Reading passage:
-------

Tuesday, May 31, 2011

Florentine Astoni

Astoni-embroidered bands of fabric in 16th century Florentine fashion
During the first half of 16th century Florence, fashion dictated that use of multi-colored garments was thought to be “unattractive,” and absurd (Landini and Niccoli, 2005, p. 28).  A more acceptable form of adding color to a garment was the use of astoni, contrasting colored bands of fabric, sewn to the garment, which were embellished most commonly with embroidery.  Astoni seemed to remain popular throughout the 16th century, and can be seen on garments ranging from the funeral dress of Eleanor of Toledo, to petticoats worn by middle-class women.
There are many portraits from the time frame that allow us a view of various astoni.

-------

Provided material:

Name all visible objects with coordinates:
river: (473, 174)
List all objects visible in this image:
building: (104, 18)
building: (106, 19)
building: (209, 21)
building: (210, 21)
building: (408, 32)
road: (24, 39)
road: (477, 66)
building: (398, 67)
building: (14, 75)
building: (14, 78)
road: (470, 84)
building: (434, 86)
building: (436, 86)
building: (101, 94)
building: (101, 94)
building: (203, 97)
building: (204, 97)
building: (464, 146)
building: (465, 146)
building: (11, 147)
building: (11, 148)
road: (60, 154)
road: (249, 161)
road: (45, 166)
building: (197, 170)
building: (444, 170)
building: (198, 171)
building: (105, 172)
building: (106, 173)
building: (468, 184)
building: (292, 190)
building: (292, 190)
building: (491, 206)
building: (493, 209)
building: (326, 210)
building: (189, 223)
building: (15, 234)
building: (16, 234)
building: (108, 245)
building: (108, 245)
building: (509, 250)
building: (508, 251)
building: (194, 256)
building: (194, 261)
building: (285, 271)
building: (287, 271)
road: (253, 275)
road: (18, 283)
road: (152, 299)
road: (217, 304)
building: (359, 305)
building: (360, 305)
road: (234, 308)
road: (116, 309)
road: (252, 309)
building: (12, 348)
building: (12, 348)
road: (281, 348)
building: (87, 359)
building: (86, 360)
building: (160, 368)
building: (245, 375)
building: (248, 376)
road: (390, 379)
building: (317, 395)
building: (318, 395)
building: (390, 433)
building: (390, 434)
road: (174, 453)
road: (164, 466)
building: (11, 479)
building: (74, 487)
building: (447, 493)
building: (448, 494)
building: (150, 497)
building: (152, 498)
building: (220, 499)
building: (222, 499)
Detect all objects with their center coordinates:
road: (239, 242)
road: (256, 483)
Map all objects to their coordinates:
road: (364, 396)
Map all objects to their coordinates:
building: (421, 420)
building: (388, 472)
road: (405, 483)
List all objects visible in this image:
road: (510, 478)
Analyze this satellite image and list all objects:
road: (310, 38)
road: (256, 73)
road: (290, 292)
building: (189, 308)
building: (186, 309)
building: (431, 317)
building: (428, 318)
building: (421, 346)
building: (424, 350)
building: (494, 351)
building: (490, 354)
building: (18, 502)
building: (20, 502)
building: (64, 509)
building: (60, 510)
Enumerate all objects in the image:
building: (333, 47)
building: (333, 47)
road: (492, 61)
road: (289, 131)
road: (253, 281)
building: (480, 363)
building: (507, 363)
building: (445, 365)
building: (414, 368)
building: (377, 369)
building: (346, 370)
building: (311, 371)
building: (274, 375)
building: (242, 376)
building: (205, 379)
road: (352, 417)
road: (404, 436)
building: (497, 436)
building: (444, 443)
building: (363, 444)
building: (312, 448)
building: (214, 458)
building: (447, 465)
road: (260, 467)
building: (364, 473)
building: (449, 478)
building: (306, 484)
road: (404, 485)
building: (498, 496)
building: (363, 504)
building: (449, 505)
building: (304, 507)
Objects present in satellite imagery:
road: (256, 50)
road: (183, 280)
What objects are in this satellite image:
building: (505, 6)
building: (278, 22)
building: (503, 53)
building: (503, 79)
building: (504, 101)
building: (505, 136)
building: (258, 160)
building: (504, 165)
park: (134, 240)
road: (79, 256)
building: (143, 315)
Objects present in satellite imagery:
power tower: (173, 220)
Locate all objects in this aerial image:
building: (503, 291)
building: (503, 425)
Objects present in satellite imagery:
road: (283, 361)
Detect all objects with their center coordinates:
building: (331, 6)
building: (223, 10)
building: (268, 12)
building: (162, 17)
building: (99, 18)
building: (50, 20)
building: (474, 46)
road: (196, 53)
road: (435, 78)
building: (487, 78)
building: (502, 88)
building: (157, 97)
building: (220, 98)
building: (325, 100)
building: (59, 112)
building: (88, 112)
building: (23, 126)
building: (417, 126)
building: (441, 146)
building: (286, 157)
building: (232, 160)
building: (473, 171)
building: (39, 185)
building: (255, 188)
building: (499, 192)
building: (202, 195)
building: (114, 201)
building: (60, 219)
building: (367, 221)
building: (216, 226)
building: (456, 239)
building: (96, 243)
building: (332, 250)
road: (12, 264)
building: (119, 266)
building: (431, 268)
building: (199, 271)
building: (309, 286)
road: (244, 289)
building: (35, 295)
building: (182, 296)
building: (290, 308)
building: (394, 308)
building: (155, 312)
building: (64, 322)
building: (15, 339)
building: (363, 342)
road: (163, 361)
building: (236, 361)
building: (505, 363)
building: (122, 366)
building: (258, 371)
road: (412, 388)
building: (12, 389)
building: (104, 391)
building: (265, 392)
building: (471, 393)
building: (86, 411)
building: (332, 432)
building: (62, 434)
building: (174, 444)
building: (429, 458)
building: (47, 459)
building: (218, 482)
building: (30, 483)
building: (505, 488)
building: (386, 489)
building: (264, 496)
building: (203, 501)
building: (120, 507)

-------

Goals:
**A)** Name every person the post on Florentine astoni mentions.
**B)** Answer these questions from the post on Florentine astoni:
(i) Which publication year and page does the post cite for Landini and Niccoli?
(ii) With what were astoni most commonly embellished?
(iii) According to the post, what do many portraits from the time frame let us see?
**C)** Carry on the post about Florentine astoni from its last sentence.

Answers to the exercise:
**A)**
Landini
Niccoli
Eleanor of Toledo

**B)**
(i) 2005, page 28.
(ii) Embroidery.
(iii) Various astoni.

**C)**
The funeral dress of Eleanor of Toledo shows contrasting fabric bands, embroidered as embellishment:

In Janet Arnold’s book, Patterns of Fashion 3: The cut and construction of clothes for men and women c1560-1620 (1985), Arnold has drawn out the embroidery pattern from the funeral gown, detailing the intertwined acanthus (pg. 103):

Here is a similar extant gown, with astoni of satin, displaying couched gilded cord, also in interwoven patterns (from Moda a Firenze, Landini and Niccoli, 2005, p. 74):

This gown also emphasizes the overarching cut of gown for the time period; a pointed waistline, side back lacing, and embellishment made to make the upper body appear as an inverted cone, and the lower body as an up righted cone.  The astoni helped to establish this body shape through following lines that will emphasize the double cone effect.   This same cut and construction can be seen in various portraits of middle class women, as well as nobility.
 Among my various projects, (and copious spare time *giggles*) I plan to start a database of embroidery patterns and threads common in astoni of the period.
More to come...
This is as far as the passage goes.